Le Premier ministre israélien Menachem Begin, à gauche, et son épouse Aliza arrivent à l’aéroport JFK de New York, le 23 mars 1979. (Crédit : Ron Frehm/AP)

Nevo a déclaré que Begin « s’est renfermé sur lui-même » au moment où il a reçu la nouvelle tragique.

Le journaliste de radio Arieh Golan raconte une interview de Begin, qui, avant même sa démission, avait déjà cessé de parler aux journalistes.

Begin avait confié à Golan qu’il ne faisait plus de déclarations publiques parce que, parfois, les gens éprouvent des « angoisses humaines. »

Golan dit avoir pressé Begin au sujet des rumeurs concernant le fait qu’il prenait des pilules pour se remonter le moral, ce à quoi le Premier ministre de l’époque avait répondu :  « Quoi, quelles pilules ? Je prends des pilules normales, je souffre de problèmes cardiaques, je prends des pilules que n’importe quel juif prendrait ».

Begin aurait par la suite demandé à Golan de retirer cette séquence de l’interview, et l’entretien a été diffusé sans mention des médicaments qu’il prenait.

L’agenda de Begin s’était lui aussi vidé durant les derniers jours de son mandat à la tête de l’État, rappelle Nevo. Le secrétaire militaire confie qu’il aurait un jour suggéré d’écrire que son emploi du temps était « top secret – parce que le fait que le Premier ministre a un agenda vide est top secret ».

Deputy Prime Minister Dan Meridor (left) speaks with MK Benny Begin at the Prime Minister's Office in Jerusalem. (photo credit: Lior Mizrahi/Flash90)
Dan Meridor, l’assistant du Premier ministre, (à gauche) parle avec le député Benny Begin au Bureau du Premier ministre à Jérusalem. (Crédit photo: Lior Mizrahi/Flash90)

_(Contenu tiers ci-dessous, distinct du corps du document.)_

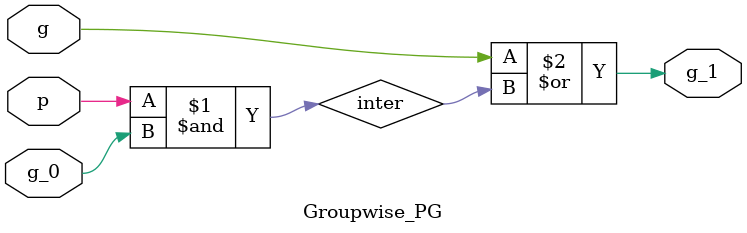
<source format=v>
module top_module #(parameter N=16,parameter Q=4)(sum,cout,result,a,b,cin);
input [N-1:0]a;
input [N-1:0]b;
input cin;
output [N-1:0]sum;
output cout;
output [N:0]result;

wire [N-1:0]p;
wire [N-1:0]g;
wire [N:0]g_0;
assign c[0] = cin;

genvar i;
    generate
        for(i=0;i<N;i=i+1)
            begin:generate_nbit_Bitwise
                Bitwise_PG b0(p[i],g[i],a[i],b[i]);
            end
    endgenerate

genvar j;
    generate
        for(j=0;j<N;j=j+Q)
            begin:carry_generator
                carry_gen c0(g_0[j+Q:j+1],p[j+Q-1:j],g[j+Q-1:j]);
            end
    endgenerate
    
genvar k;
    generate
        for(k=0;k<N;k=k+Q)
            begin:sum_generaator
                sum_gen s0(sum[k+Q-1:k],p[k+Q-1:k],g[k+Q-1:k],g_0[k+Q-1:k]);
            end
   endgenerate
   
assign cout = g_0[N];
assign result = {cout,sum};
endmodule


module sum_gen #(parameter Q=4)(sum,p,g,g_0);
input [Q-1:0]p;
input [Q-1:0]g;
input [Q-1:0]g_0;
output [Q-1:0]sum;

genvar i;
    generate
        for(i=0;i<Q;i=i+1)
            begin:sum_gen
                assign sum[i]=p[i]^g_0[i];
            end
    endgenerate

endmodule

module carry_gen #(parameter Q=4)(cout,p,g);
input [Q-1:0]p;
input [Q-1:0]g;
output [Q-1:0]cout;
wire [Q:0]g_0;
assign g_0[0] = 0;

genvar i;
    generate
        for(i=0;i<Q;i=i+1)
            begin:generate_nbit_Bitwise
                Groupwise_PG g0(g_0[i+1],g[i],p[i],g_0[i]);
            end
    endgenerate

assign cout = g_0[Q:1];
endmodule

module Bitwise_PG(
	output p,
	output g,
	input a,
	input b
    );
	assign p = a ^ b;
	assign g = a & b;
endmodule

module Groupwise_PG(	
	output g_1,
	input g,
	input p,
	input g_0
	);
	
	wire inter;
	assign inter = p & g_0;
	assign g_1 = g | inter;
endmodule
</source>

Selon Nevo, durant cette période, lui et Meridor ont assumé de nombreuses tâches incombant au Premier ministre.

« Il était moins actif, plus recueilli, même s’il était encore en pleine possession de ses moyens », raconte Meridor. « Il n’était pas déconnecté, mais il ne posait pas trop de questions. »

Nevo affirme avoir pris des décisions pour le Premier ministre pendant la dernière période de son mandat, et Shiffer confirme qu’à l’époque, le pays était en fait gouverné par le cabinet et les secrétaires militaires.

Le 28 août 1983, Begin annonçait au cabinet qu’il démissionnait de son poste, déclarant aux ministres : « Je ne peux plus continuer ».

Nevo déclare ne pas avoir été surpris par cette décision : « Je pense qu’il aurait dû le faire un peu plus tôt ». Meridor, lui, estime « qu’il aurait dû continuer. C’est un gâchis qu’il soit parti ».

Après sa démission, les apparitions publiques de Begin sont devenues rares. On ne le voit plus que lorsqu’il déposait des fleurs sur la tombe de sa femme, ou quand il rendait visite à son médecin. Il meurt à l’âge de 78 ans à Tel Aviv le 9 mars 1992.